2016-2021*: Alec Baldwin (as Donald Trump)

"I was going to say something extremely rough to Hillary tonight but I said to myself, I can’t do it. I just can’t do it. But if I said it, it would have been a nuclear bomb."
2021-2025: Dan Bakkedahl (as Donald Trump)
"By the time Obama left office he went all grey up top. Two terms later and I'm still the same shade of Goldfish Cracker!"
2025-2026: John Mulaney (as Josh Hawley)
"I'm like a Kennedy, but instead of being controlled by my Catholic faith, I tell the Pope to shove it!"
2026-2032: Henry Zebrowski (as Ammon Bundy)
"Should we be at all concerned about that ghoul with the glowing skull behind you?"
"What? Nah, that's just Roy, if you ignore him for long enough he'll float off to look for a field trip or something."

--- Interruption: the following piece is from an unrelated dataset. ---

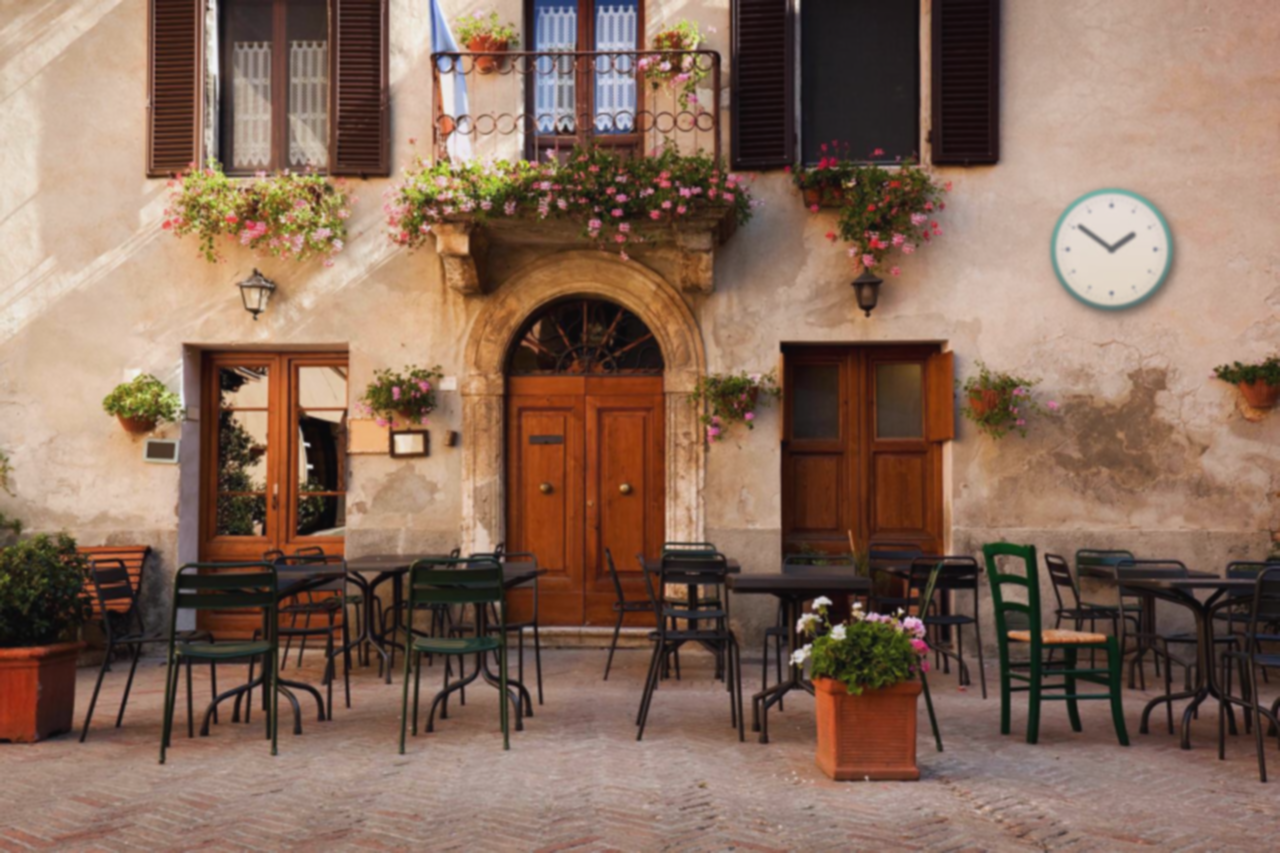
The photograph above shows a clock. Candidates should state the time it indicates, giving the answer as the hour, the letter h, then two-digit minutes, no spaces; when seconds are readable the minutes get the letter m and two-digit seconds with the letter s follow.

2033-2034: Clayton English (as Chokwe Lumumba)
"My highest priority for this administrations first 100 days will be reaching up inside each and every landlord in the country and surgically remove the sticks they've had lodged up their asses."
2034-2035: Alingon Mitra (as Adi Sathi)
"Call me everyone's new stepdad. You didn't want me, but I'm here now, so you and me best try and get along, slugger!"
2035-2036: [hiatus]
2036-2037: Michael Palascak (as Ryan Bundy)

"Hello, America. I'm President Ryan Bundy, and I'm the reason you're watching this on Amazon Prime instead of syndicated TV. I used the ol' 'First Amendment' argument over at NBC, but I'm guessing dangling the execs over the shark put worked just a touch better. Now I hope you like ten ads in a row, 'cos my pal Jeff has got some absolute barn-burners!"
2037-20??: [series cancellation]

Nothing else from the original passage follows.